◆ **Task to complete**
The word "knee" occurs in some of the lines below; copy each of those lines.

——————

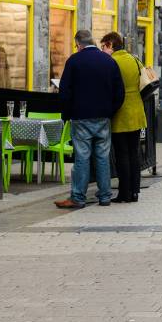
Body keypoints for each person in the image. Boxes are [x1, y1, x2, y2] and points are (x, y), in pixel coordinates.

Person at [54, 29, 124, 210]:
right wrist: (110, 110)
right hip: (103, 118)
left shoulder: (74, 61)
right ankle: (105, 196)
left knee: (82, 158)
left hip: (81, 117)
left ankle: (78, 197)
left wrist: (67, 114)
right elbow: (119, 92)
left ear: (78, 44)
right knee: (102, 157)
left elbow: (64, 92)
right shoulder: (109, 61)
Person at [101, 32, 145, 204]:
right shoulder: (134, 59)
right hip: (137, 111)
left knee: (122, 155)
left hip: (121, 112)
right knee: (135, 153)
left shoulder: (112, 62)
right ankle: (135, 191)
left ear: (111, 45)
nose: (102, 50)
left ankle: (124, 192)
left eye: (103, 46)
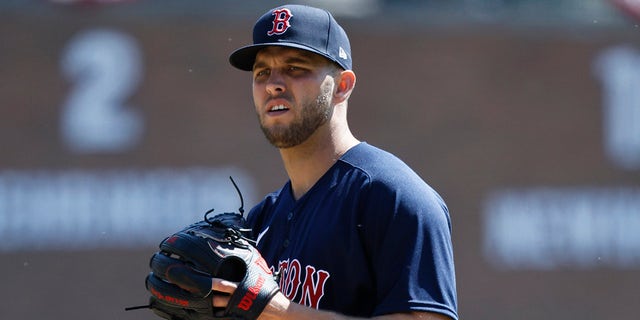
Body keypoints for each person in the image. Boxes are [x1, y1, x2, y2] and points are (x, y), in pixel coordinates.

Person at [217, 4, 458, 320]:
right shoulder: (263, 220)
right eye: (262, 72)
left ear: (342, 86)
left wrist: (276, 311)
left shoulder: (394, 197)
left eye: (295, 68)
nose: (272, 84)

——————

◆ **Reply**
left knee: (82, 158)
right knee: (102, 157)
left knee: (122, 155)
right knee: (135, 153)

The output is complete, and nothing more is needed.